Problem to solve:
Using the listing below, set down each line from the line containing "Main navigation" through the line containing "排名第四到第六名的公司旗下也有不同的领先作品：游族网络", both ends included, exactly and with nothing added.

Given information:
============================================================

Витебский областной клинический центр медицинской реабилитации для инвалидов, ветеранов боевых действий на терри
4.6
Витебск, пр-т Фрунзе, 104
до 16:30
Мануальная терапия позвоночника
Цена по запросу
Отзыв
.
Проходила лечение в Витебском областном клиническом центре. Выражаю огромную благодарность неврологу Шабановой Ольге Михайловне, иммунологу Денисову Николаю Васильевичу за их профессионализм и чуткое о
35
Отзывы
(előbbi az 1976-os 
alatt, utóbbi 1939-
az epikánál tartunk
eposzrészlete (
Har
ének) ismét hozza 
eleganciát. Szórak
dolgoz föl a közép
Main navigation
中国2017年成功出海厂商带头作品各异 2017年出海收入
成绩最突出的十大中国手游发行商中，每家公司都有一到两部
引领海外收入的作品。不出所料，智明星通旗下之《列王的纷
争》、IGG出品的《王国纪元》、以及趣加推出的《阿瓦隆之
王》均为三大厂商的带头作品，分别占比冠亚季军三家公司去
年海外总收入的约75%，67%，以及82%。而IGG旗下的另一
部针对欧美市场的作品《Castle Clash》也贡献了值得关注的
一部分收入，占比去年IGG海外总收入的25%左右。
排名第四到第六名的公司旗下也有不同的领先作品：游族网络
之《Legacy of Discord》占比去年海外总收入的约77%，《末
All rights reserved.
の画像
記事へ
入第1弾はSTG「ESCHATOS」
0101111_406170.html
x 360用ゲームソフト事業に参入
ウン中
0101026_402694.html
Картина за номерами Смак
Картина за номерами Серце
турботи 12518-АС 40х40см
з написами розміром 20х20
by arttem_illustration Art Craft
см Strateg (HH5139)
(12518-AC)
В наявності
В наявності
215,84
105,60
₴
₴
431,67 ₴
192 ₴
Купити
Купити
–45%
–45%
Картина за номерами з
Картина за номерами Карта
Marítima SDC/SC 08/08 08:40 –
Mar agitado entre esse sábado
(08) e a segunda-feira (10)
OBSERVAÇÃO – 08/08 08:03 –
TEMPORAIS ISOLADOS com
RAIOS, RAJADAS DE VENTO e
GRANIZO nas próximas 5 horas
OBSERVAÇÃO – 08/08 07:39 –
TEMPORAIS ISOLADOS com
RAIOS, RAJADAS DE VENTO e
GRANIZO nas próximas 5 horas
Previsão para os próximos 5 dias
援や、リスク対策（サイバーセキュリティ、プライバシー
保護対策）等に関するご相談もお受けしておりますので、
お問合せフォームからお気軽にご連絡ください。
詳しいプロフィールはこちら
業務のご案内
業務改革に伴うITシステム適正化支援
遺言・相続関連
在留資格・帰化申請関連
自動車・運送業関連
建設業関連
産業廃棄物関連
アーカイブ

============================================================

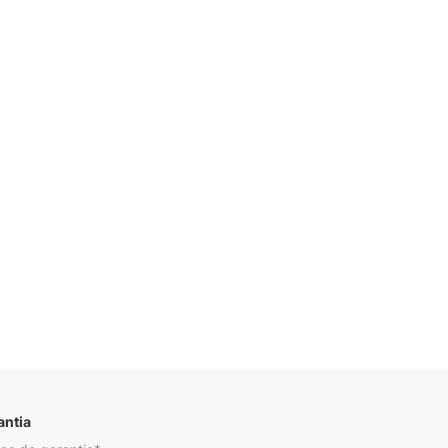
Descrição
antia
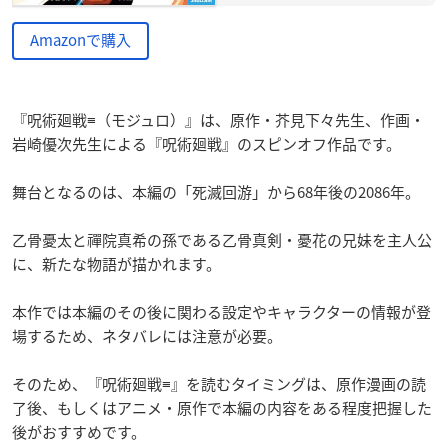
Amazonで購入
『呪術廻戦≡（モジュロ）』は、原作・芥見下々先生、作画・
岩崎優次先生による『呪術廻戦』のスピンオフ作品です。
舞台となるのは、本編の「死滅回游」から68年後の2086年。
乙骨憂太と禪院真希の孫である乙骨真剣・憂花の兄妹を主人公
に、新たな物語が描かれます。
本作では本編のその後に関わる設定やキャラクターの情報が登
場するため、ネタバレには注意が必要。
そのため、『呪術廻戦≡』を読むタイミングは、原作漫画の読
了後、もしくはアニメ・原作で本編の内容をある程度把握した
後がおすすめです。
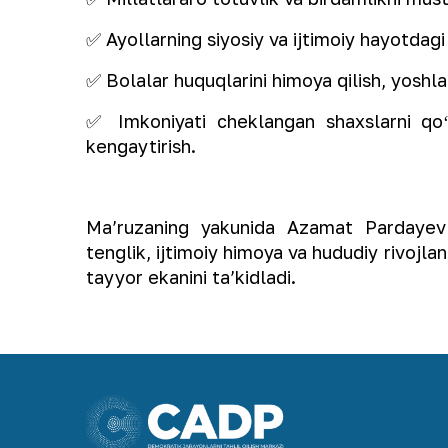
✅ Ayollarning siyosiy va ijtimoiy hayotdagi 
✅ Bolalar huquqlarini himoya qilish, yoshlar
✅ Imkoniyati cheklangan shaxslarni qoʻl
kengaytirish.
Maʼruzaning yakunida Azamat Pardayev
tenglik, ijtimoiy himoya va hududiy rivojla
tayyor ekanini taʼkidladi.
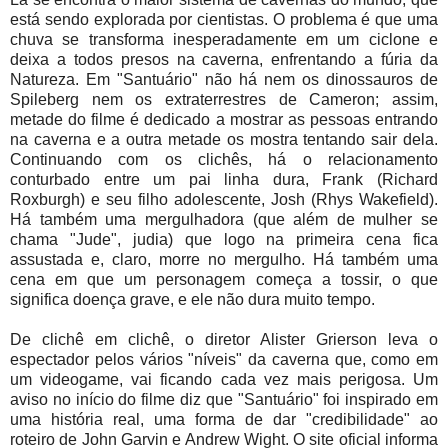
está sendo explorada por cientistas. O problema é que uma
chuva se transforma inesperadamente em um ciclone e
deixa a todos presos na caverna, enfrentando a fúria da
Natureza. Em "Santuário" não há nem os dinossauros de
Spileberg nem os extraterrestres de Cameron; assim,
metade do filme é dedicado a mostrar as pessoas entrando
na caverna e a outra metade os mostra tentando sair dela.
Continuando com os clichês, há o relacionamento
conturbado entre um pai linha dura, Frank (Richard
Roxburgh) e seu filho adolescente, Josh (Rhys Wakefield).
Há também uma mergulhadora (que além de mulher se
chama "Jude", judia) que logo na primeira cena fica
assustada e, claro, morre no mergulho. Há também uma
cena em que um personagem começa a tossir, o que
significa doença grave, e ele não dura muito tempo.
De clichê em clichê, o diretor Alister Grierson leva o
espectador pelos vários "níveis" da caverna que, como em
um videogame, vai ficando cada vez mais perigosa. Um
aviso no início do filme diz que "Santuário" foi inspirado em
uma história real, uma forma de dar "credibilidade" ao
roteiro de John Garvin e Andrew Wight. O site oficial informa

============================================================

Written response:
Main navigation
中国2017年成功出海厂商带头作品各异 2017年出海收入
成绩最突出的十大中国手游发行商中，每家公司都有一到两部
引领海外收入的作品。不出所料，智明星通旗下之《列王的纷
争》、IGG出品的《王国纪元》、以及趣加推出的《阿瓦隆之
王》均为三大厂商的带头作品，分别占比冠亚季军三家公司去
年海外总收入的约75%，67%，以及82%。而IGG旗下的另一
部针对欧美市场的作品《Castle Clash》也贡献了值得关注的
一部分收入，占比去年IGG海外总收入的25%左右。
排名第四到第六名的公司旗下也有不同的领先作品：游族网络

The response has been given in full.